- **ABOUT THIS TASK**: Could you write out each of the records below exactly?

Items from a data source:
========================================================================

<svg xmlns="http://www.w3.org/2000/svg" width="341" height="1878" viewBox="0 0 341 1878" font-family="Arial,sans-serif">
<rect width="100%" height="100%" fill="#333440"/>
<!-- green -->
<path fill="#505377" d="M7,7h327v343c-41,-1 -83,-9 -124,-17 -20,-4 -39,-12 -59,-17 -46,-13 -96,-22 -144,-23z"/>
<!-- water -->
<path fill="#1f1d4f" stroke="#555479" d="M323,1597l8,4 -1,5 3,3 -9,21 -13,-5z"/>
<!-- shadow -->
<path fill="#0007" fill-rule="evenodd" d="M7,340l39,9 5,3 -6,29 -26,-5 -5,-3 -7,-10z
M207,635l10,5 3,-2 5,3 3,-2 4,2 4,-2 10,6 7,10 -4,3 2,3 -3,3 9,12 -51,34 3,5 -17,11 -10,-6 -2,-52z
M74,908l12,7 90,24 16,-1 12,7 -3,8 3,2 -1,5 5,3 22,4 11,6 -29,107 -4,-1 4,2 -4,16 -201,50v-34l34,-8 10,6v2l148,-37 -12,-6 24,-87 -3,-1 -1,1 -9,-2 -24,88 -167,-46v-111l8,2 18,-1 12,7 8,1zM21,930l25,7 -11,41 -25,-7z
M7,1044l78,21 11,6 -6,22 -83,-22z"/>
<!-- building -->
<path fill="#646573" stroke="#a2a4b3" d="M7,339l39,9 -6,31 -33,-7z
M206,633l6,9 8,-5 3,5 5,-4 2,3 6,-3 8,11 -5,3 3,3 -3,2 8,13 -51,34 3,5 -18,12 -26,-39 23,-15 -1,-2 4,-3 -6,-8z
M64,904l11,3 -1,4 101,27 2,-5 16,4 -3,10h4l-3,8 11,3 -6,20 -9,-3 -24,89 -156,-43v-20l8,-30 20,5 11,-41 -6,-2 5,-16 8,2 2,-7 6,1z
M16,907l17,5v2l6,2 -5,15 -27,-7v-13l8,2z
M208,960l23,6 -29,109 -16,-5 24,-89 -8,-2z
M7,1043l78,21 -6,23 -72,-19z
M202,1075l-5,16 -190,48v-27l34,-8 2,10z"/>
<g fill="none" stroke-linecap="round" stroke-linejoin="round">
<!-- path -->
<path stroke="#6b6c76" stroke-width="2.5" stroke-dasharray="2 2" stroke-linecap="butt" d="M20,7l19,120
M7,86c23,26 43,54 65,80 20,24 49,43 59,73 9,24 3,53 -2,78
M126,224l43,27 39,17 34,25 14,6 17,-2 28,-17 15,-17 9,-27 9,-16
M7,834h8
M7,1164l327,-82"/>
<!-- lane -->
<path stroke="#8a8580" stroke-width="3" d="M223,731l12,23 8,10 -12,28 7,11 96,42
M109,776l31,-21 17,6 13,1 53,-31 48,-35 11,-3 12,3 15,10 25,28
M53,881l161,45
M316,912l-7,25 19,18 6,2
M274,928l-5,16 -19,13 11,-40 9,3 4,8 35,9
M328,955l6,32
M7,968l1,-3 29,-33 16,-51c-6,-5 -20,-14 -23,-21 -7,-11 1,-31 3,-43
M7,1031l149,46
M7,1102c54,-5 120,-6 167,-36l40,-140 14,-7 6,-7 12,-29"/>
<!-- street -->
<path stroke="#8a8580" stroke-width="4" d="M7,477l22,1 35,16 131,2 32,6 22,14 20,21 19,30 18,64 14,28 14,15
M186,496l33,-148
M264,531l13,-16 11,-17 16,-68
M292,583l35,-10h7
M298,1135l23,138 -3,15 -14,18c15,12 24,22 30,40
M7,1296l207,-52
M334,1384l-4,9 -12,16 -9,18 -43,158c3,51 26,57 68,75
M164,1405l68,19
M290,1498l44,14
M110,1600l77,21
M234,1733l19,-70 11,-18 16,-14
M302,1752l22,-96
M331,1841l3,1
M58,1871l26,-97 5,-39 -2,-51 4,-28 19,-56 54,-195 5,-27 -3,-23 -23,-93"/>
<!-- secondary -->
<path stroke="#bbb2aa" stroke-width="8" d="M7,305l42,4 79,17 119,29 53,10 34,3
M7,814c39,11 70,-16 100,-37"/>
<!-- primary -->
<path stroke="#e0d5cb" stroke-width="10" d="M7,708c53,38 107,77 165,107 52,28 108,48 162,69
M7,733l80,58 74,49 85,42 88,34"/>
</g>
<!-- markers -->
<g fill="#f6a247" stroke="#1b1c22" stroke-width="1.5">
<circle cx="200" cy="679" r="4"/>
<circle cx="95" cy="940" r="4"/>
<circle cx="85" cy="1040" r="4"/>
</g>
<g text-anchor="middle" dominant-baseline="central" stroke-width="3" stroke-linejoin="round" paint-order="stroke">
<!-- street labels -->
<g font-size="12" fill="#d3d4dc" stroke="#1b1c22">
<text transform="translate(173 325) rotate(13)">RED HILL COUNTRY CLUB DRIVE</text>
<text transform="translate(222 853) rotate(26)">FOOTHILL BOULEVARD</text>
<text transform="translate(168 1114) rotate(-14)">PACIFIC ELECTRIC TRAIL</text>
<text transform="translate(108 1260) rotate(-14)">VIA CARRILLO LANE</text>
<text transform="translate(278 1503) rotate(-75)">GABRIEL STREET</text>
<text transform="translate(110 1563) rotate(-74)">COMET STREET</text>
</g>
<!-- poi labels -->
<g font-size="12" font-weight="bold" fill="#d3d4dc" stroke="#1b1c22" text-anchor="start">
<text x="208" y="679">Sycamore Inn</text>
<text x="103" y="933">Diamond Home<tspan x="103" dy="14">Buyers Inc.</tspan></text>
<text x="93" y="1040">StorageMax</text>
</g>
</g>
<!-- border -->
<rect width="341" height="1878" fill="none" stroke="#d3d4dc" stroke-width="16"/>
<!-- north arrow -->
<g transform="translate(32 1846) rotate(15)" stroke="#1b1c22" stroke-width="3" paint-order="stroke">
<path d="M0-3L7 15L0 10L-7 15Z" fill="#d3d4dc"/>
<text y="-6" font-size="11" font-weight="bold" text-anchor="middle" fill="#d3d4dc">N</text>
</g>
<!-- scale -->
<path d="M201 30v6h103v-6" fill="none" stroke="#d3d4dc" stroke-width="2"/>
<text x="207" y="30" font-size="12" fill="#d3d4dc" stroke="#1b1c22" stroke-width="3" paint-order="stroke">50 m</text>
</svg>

========================================================================

- **EXERCISE ANSWER**:
<svg xmlns="http://www.w3.org/2000/svg" width="341" height="1878" viewBox="0 0 341 1878" font-family="Arial,sans-serif">
<rect width="100%" height="100%" fill="#333440"/>
<!-- green -->
<path fill="#505377" d="M7,7h327v343c-41,-1 -83,-9 -124,-17 -20,-4 -39,-12 -59,-17 -46,-13 -96,-22 -144,-23z"/>
<!-- water -->
<path fill="#1f1d4f" stroke="#555479" d="M323,1597l8,4 -1,5 3,3 -9,21 -13,-5z"/>
<!-- shadow -->
<path fill="#0007" fill-rule="evenodd" d="M7,340l39,9 5,3 -6,29 -26,-5 -5,-3 -7,-10z
M207,635l10,5 3,-2 5,3 3,-2 4,2 4,-2 10,6 7,10 -4,3 2,3 -3,3 9,12 -51,34 3,5 -17,11 -10,-6 -2,-52z
M74,908l12,7 90,24 16,-1 12,7 -3,8 3,2 -1,5 5,3 22,4 11,6 -29,107 -4,-1 4,2 -4,16 -201,50v-34l34,-8 10,6v2l148,-37 -12,-6 24,-87 -3,-1 -1,1 -9,-2 -24,88 -167,-46v-111l8,2 18,-1 12,7 8,1zM21,930l25,7 -11,41 -25,-7z
M7,1044l78,21 11,6 -6,22 -83,-22z"/>
<!-- building -->
<path fill="#646573" stroke="#a2a4b3" d="M7,339l39,9 -6,31 -33,-7z
M206,633l6,9 8,-5 3,5 5,-4 2,3 6,-3 8,11 -5,3 3,3 -3,2 8,13 -51,34 3,5 -18,12 -26,-39 23,-15 -1,-2 4,-3 -6,-8z
M64,904l11,3 -1,4 101,27 2,-5 16,4 -3,10h4l-3,8 11,3 -6,20 -9,-3 -24,89 -156,-43v-20l8,-30 20,5 11,-41 -6,-2 5,-16 8,2 2,-7 6,1z
M16,907l17,5v2l6,2 -5,15 -27,-7v-13l8,2z
M208,960l23,6 -29,109 -16,-5 24,-89 -8,-2z
M7,1043l78,21 -6,23 -72,-19z
M202,1075l-5,16 -190,48v-27l34,-8 2,10z"/>
<g fill="none" stroke-linecap="round" stroke-linejoin="round">
<!-- path -->
<path stroke="#6b6c76" stroke-width="2.5" stroke-dasharray="2 2" stroke-linecap="butt" d="M20,7l19,120
M7,86c23,26 43,54 65,80 20,24 49,43 59,73 9,24 3,53 -2,78
M126,224l43,27 39,17 34,25 14,6 17,-2 28,-17 15,-17 9,-27 9,-16
M7,834h8
M7,1164l327,-82"/>
<!-- lane -->
<path stroke="#8a8580" stroke-width="3" d="M223,731l12,23 8,10 -12,28 7,11 96,42
M109,776l31,-21 17,6 13,1 53,-31 48,-35 11,-3 12,3 15,10 25,28
M53,881l161,45
M316,912l-7,25 19,18 6,2
M274,928l-5,16 -19,13 11,-40 9,3 4,8 35,9
M328,955l6,32
M7,968l1,-3 29,-33 16,-51c-6,-5 -20,-14 -23,-21 -7,-11 1,-31 3,-43
M7,1031l149,46
M7,1102c54,-5 120,-6 167,-36l40,-140 14,-7 6,-7 12,-29"/>
<!-- street -->
<path stroke="#8a8580" stroke-width="4" d="M7,477l22,1 35,16 131,2 32,6 22,14 20,21 19,30 18,64 14,28 14,15
M186,496l33,-148
M264,531l13,-16 11,-17 16,-68
M292,583l35,-10h7
M298,1135l23,138 -3,15 -14,18c15,12 24,22 30,40
M7,1296l207,-52
M334,1384l-4,9 -12,16 -9,18 -43,158c3,51 26,57 68,75
M164,1405l68,19
M290,1498l44,14
M110,1600l77,21
M234,1733l19,-70 11,-18 16,-14
M302,1752l22,-96
M331,1841l3,1
M58,1871l26,-97 5,-39 -2,-51 4,-28 19,-56 54,-195 5,-27 -3,-23 -23,-93"/>
<!-- secondary -->
<path stroke="#bbb2aa" stroke-width="8" d="M7,305l42,4 79,17 119,29 53,10 34,3
M7,814c39,11 70,-16 100,-37"/>
<!-- primary -->
<path stroke="#e0d5cb" stroke-width="10" d="M7,708c53,38 107,77 165,107 52,28 108,48 162,69
M7,733l80,58 74,49 85,42 88,34"/>
</g>
<!-- markers -->
<g fill="#f6a247" stroke="#1b1c22" stroke-width="1.5">
<circle cx="200" cy="679" r="4"/>
<circle cx="95" cy="940" r="4"/>
<circle cx="85" cy="1040" r="4"/>
</g>
<g text-anchor="middle" dominant-baseline="central" stroke-width="3" stroke-linejoin="round" paint-order="stroke">
<!-- street labels -->
<g font-size="12" fill="#d3d4dc" stroke="#1b1c22">
<text transform="translate(173 325) rotate(13)">RED HILL COUNTRY CLUB DRIVE</text>
<text transform="translate(222 853) rotate(26)">FOOTHILL BOULEVARD</text>
<text transform="translate(168 1114) rotate(-14)">PACIFIC ELECTRIC TRAIL</text>
<text transform="translate(108 1260) rotate(-14)">VIA CARRILLO LANE</text>
<text transform="translate(278 1503) rotate(-75)">GABRIEL STREET</text>
<text transform="translate(110 1563) rotate(-74)">COMET STREET</text>
</g>
<!-- poi labels -->
<g font-size="12" font-weight="bold" fill="#d3d4dc" stroke="#1b1c22" text-anchor="start">
<text x="208" y="679">Sycamore Inn</text>
<text x="103" y="933">Diamond Home<tspan x="103" dy="14">Buyers Inc.</tspan></text>
<text x="93" y="1040">StorageMax</text>
</g>
</g>
<!-- border -->
<rect width="341" height="1878" fill="none" stroke="#d3d4dc" stroke-width="16"/>
<!-- north arrow -->
<g transform="translate(32 1846) rotate(15)" stroke="#1b1c22" stroke-width="3" paint-order="stroke">
<path d="M0-3L7 15L0 10L-7 15Z" fill="#d3d4dc"/>
<text y="-6" font-size="11" font-weight="bold" text-anchor="middle" fill="#d3d4dc">N</text>
</g>
<!-- scale -->
<path d="M201 30v6h103v-6" fill="none" stroke="#d3d4dc" stroke-width="2"/>
<text x="207" y="30" font-size="12" fill="#d3d4dc" stroke="#1b1c22" stroke-width="3" paint-order="stroke">50 m</text>
</svg>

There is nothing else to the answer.